The task =>
Exclude the pictures and transcribe the rest of the data below exactly.

The data below:

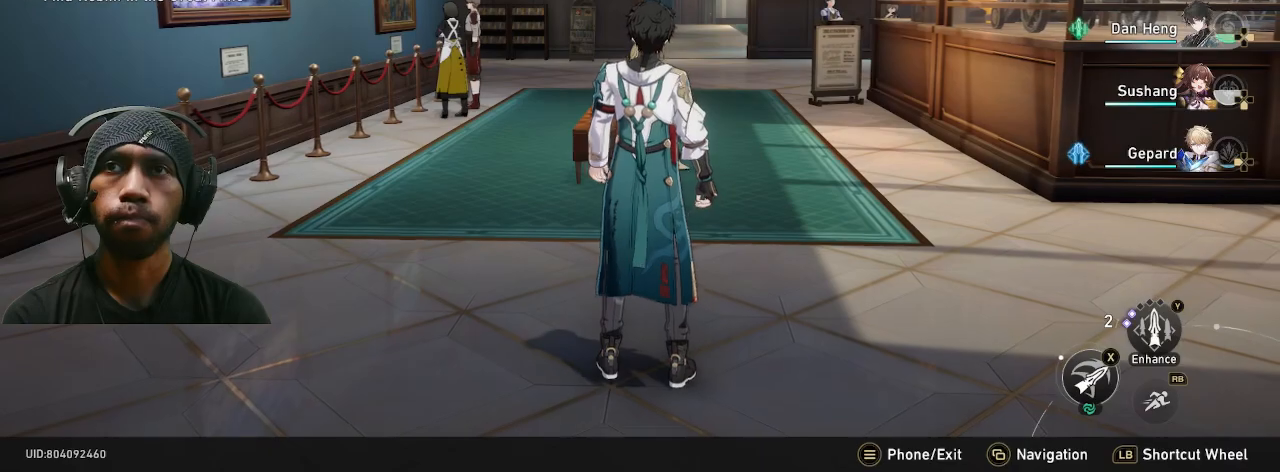
{"dt_ms": 500, "buttons": ["R2"], "left_stick": "center", "right_stick": "center", "button_events": []}
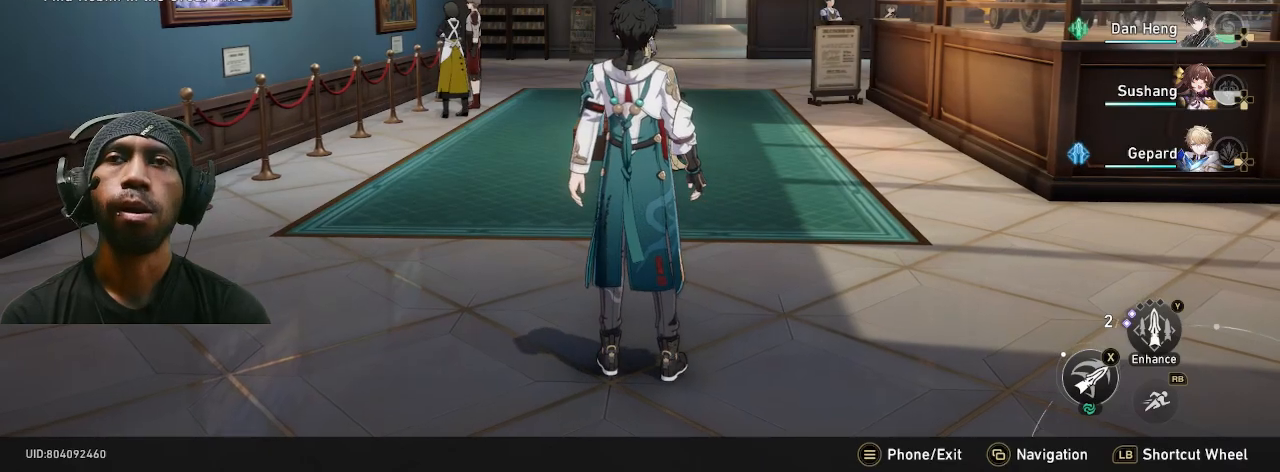
{"dt_ms": 500, "buttons": ["R2"], "left_stick": "center", "right_stick": "center", "button_events": []}
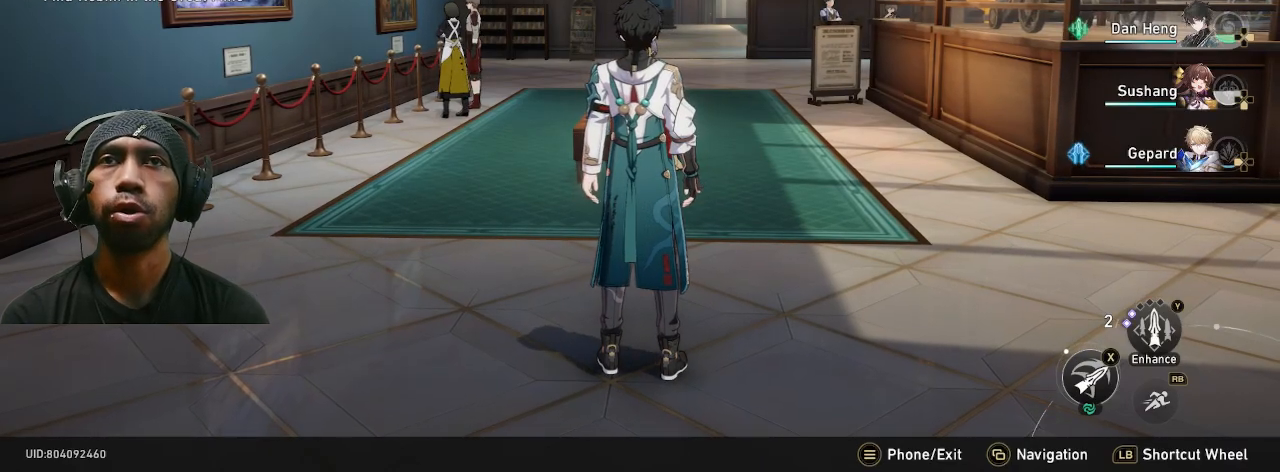
{"dt_ms": 500, "buttons": ["R2"], "left_stick": "up", "right_stick": "center", "button_events": []}
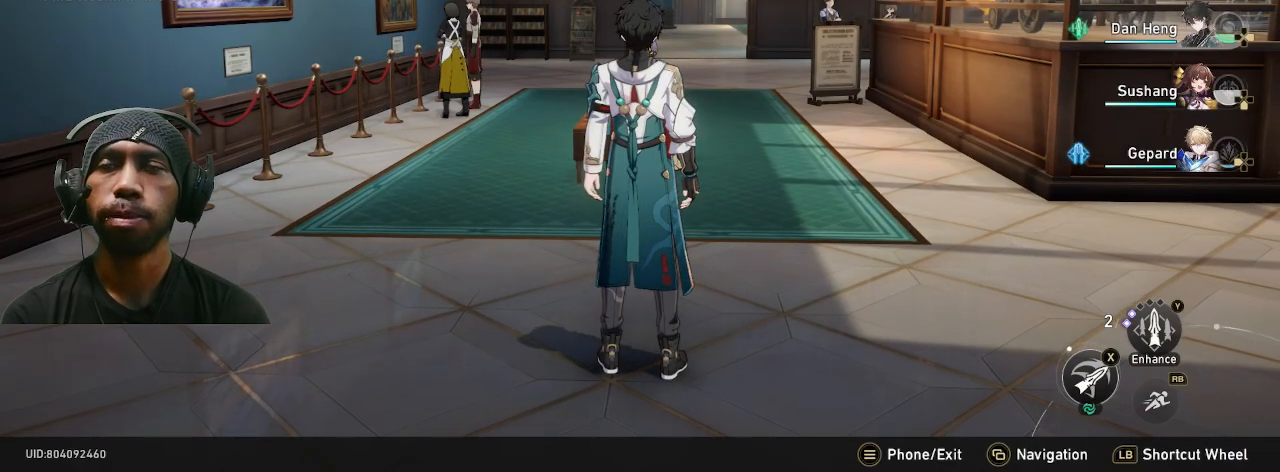
{"dt_ms": 500, "buttons": ["R2"], "left_stick": "up", "right_stick": "center", "button_events": [[183, "R1", "down"], [300, "R1", "up"]]}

End of The data.

Result =>
{"dt_ms": 500, "buttons": ["R2"], "left_stick": "center", "right_stick": "center", "button_events": []}
{"dt_ms": 500, "buttons": ["R2"], "left_stick": "center", "right_stick": "center", "button_events": []}
{"dt_ms": 500, "buttons": ["R2"], "left_stick": "up", "right_stick": "center", "button_events": []}
{"dt_ms": 500, "buttons": ["R2"], "left_stick": "up", "right_stick": "center", "button_events": [[183, "R1", "down"], [300, "R1", "up"]]}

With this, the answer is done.